# Servlet & JSP Organisation



## mavinatic (25. Okt 2010)

Hallo Web-Java-Developer!

Ich habe eine Frage, denn ich habe gehört, die Logik kommt in Servlets und die Darstellung in JSP's, stimmt das so?

Ich habe eine LOGIN-Page, eine REGISTER-PAGE und würde gerne über Hibernate das in eine Datenbank eintragen oder auslesen, Hibernate funktioniert nur mein Problem ist, wie schreibe ich die Abfrage in das SERVLET? Und wie binde ich das Servlet in mein Login bzw. Registrierungsformular ein?

Gruß George


----------



## JohannisderKaeufer (26. Okt 2010)

> Ich habe eine Frage, denn ich habe gehört, die Logik kommt in Servlets und die Darstellung in JSP's, stimmt das so?



Ja, das kann man so unterstreichen. Du solltest aber auch Wissen warum das so ist. Du kannst das ganze auch nur mit Servlets oder nur mit JSP's machen.
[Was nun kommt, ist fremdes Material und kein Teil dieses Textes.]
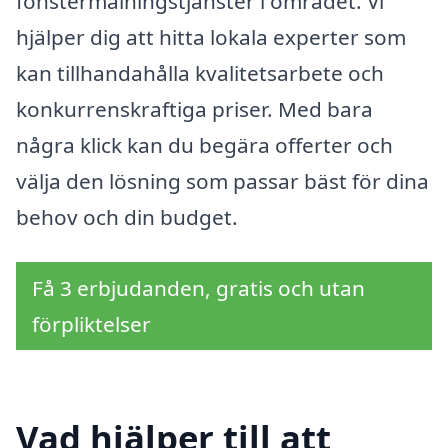
fönstermålningstjänster i området. Vi
hjälper dig att hitta lokala experter som
kan tillhandahålla kvalitetsarbete och
konkurrenskraftiga priser. Med bara
några klick kan du begära offerter och
välja den lösning som passar bäst för dina
behov och din budget.
Få 3 erbjudanden, gratis och utan
förpliktelser
Vad hjälper till att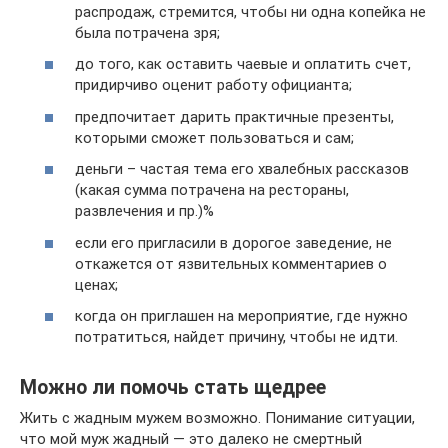
распродаж, стремится, чтобы ни одна копейка не
была потрачена зря;
до того, как оставить чаевые и оплатить счет,
придирчиво оценит работу официанта;
предпочитает дарить практичные презенты,
которыми сможет пользоваться и сам;
деньги – частая тема его хвалебных рассказов
(какая сумма потрачена на рестораны,
развлечения и пр.)%
если его пригласили в дорогое заведение, не
откажется от язвительных комментариев о
ценах;
когда он приглашен на мероприятие, где нужно
потратиться, найдет причину, чтобы не идти.
Можно ли помочь стать щедрее
Жить с жадным мужем возможно. Понимание ситуации,
что мой муж жадный — это далеко не смертный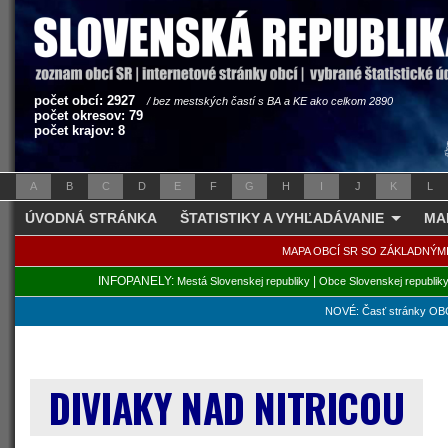
počet obcí: 2927
/ bez mestských častí s BA a KE ako celkom 2890
počet okresov: 79
počet krajov: 8
A
B
C
D
E
F
G
H
I
J
K
L
ÚVODNÁ STRÁNKA
ŠTATISTIKY A VYHĽADÁVANIE
MA
MAPA OBCÍ SR SO ZÁKLADNÝM
INFOPANELY:
|
Mestá Slovenskej republiky
Obce Slovenskej republik
NOVÉ: Časť stránky OBC
DIVIAKY NAD NITRICOU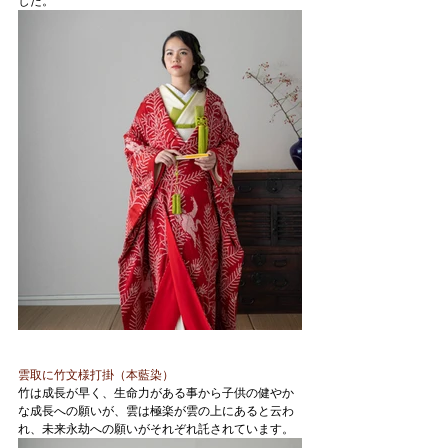
した。
雲取に竹文様打掛（本藍染）
竹は成長が早く、生命力がある事から子供の健やか
な成長への願いが、雲は極楽が雲の上にあると云わ
れ、未来永劫への願いがそれぞれ託されています。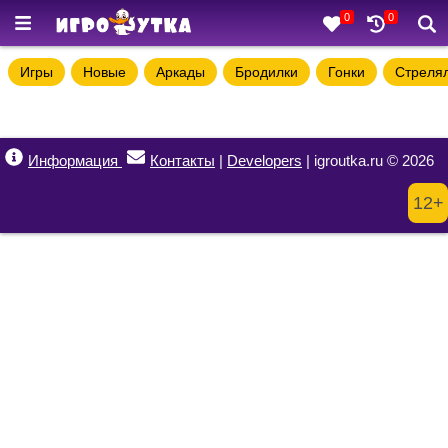
0
0
Игры
Новые
Аркады
Бродилки
Гонки
Стреля
Информация
Контакты
|
Developers
| igroutka.ru © 2026
12+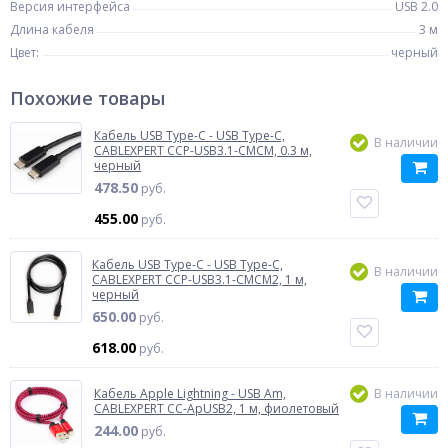
Версия интерфейса
USB 2.0
Длина кабеля
3 м
Цвет:
черный
Похожие товары
Кабель USB Type-C - USB Type-C,
В наличии
CABLEXPERT CCP-USB3.1-CMCM, 0.3 м,
черный
478.50
руб.
455.00
руб.
Кабель USB Type-C - USB Type-C,
В наличии
CABLEXPERT CCP-USB3.1-CMCM2, 1 м,
черный
650.00
руб.
618.00
руб.
Кабель Apple Lightning - USB Am,
В наличии
CABLEXPERT CC-ApUSB2, 1 м, фиолетовый
244.00
руб.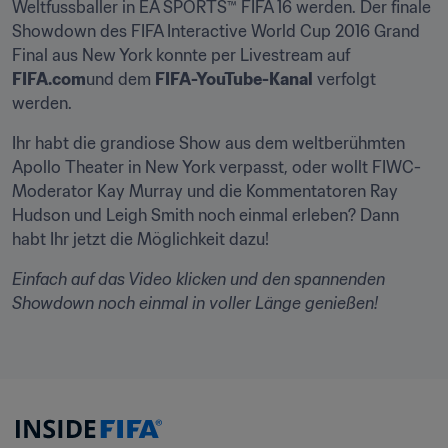
Weltfussballer in EA SPORTS™ FIFA 16 werden. Der finale 
Showdown des FIFA Interactive World Cup 2016 Grand 
Final aus New York konnte per Livestream auf 
FIFA.com
und dem 
FIFA-YouTube-Kanal
 verfolgt 
werden.
Ihr habt die grandiose Show aus dem weltberühmten 
Apollo Theater in New York verpasst, oder wollt FIWC-
Moderator Kay Murray und die Kommentatoren Ray 
Hudson und Leigh Smith noch einmal erleben? Dann 
habt Ihr jetzt die Möglichkeit dazu!
Einfach auf das Video klicken und den spannenden 
Showdown noch einmal in voller Länge genießen! 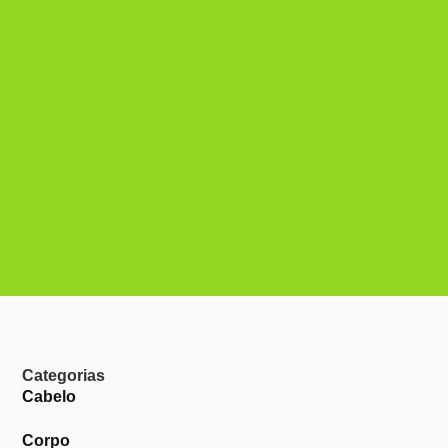
Categorias
Cabelo
Corpo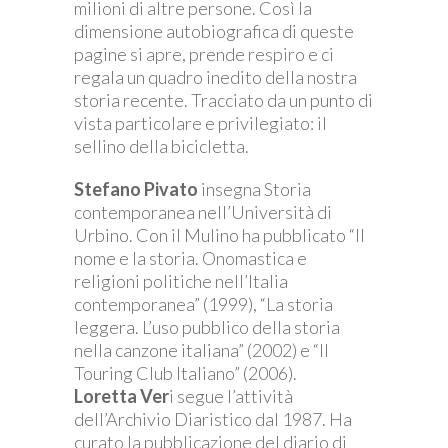
milioni di altre persone. Così la
dimensione autobiografica di queste
pagine si apre, prende respiro e ci
regala un quadro inedito della nostra
storia recente. Tracciato da un punto di
vista particolare e privilegiato: il
sellino della bicicletta.
Stefano Pivato
insegna Storia
contemporanea nell’Università di
Urbino. Con il Mulino ha pubblicato “Il
nome e la storia. Onomastica e
religioni politiche nell’Italia
contemporanea” (1999), “La storia
leggera. L’uso pubblico della storia
nella canzone italiana” (2002) e “Il
Touring Club Italiano” (2006).
Loretta Ver
i segue l’attività
dell’Archivio Diaristico dal 1987. Ha
curato la pubblicazione del diario di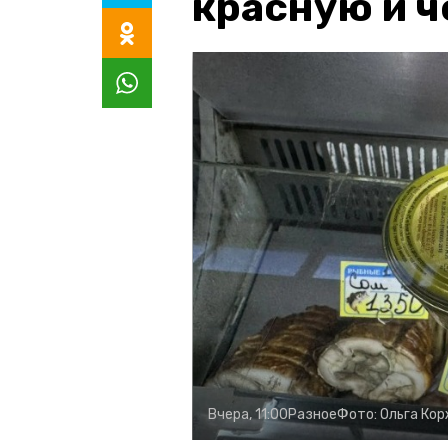
красную и 
Вчера, 11:00
Разное
Фото:
Ольга Ко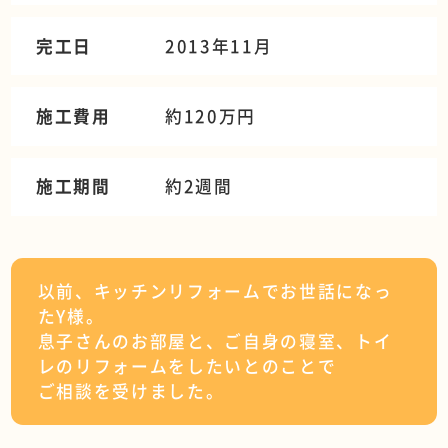
完工日
2013年11月
施工費用
約120万円
施工期間
約2週間
以前、キッチンリフォームでお世話になっ
たY様。
息子さんのお部屋と、ご自身の寝室、トイ
レのリフォームをしたいとのことで
ご相談を受けました。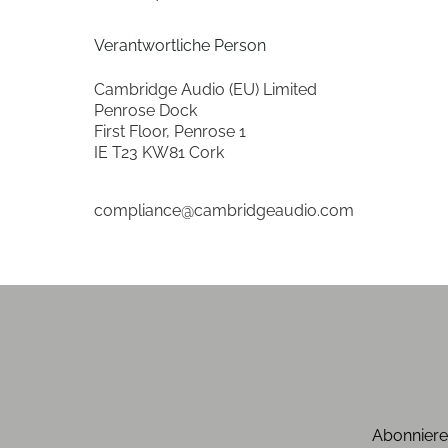
Bluetooth-Schnittstelle
Verantwortliche Person
Ausstattung & Technik
Cambridge Audio (EU) Limited
Penrose Dock
IR-Fernbedienung
First Floor, Penrose 1
IE T23 KW81 Cork
Produkttyp
compliance@cambridgeaudio.com
Produkttyp
Leistungsaufnahme
Leistungsaufnahme, Stand-By (W)
Leistungsaufnahme, Betrieb (W)
analoge Audio-Anschlüsse
Abonniere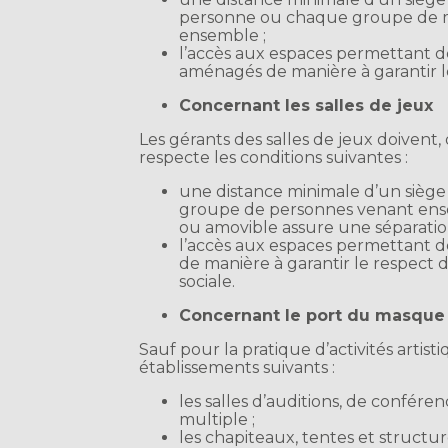
personne ou chaque groupe de m
ensemble ;
l’accès aux espaces permettant des
aménagés de manière à garantir le 
Concernant les salles de jeux
Les gérants des salles de jeux doivent, 
respecte les conditions suivantes :
une distance minimale d’un sièg
groupe de personnes venant ensem
ou amovible assure une séparatio
l’accès aux espaces permettant de
de manière à garantir le respect 
sociale.
Concernant le port du masque
Sauf pour la pratique d’activités artist
établissements suivants :
les salles d’auditions, de confére
multiple ;
les chapiteaux, tentes et structur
Eine Kombination von beidem ist daher sehr zu empfehlen.

Eine Lösung nur auf Servletbasis ist für das Verständnis sehr zu empfehlen.


----------



## Raziell (26. Okt 2010)

Hi,

sehr zu empfehlen für den Einstieg ist beispielsweise JSP-Tutorial - Inhalt.

Noch besser wäre allerdings eine gute Lektüre zu dem Thema, falls du dich intensiver mit dem Thema Servlets und JSP auseinadersetzen willst.

Mir persönlich hat "Servlets & JSP von Kopf bis Fuß" von OREILLY sehr gut gefallen.


----------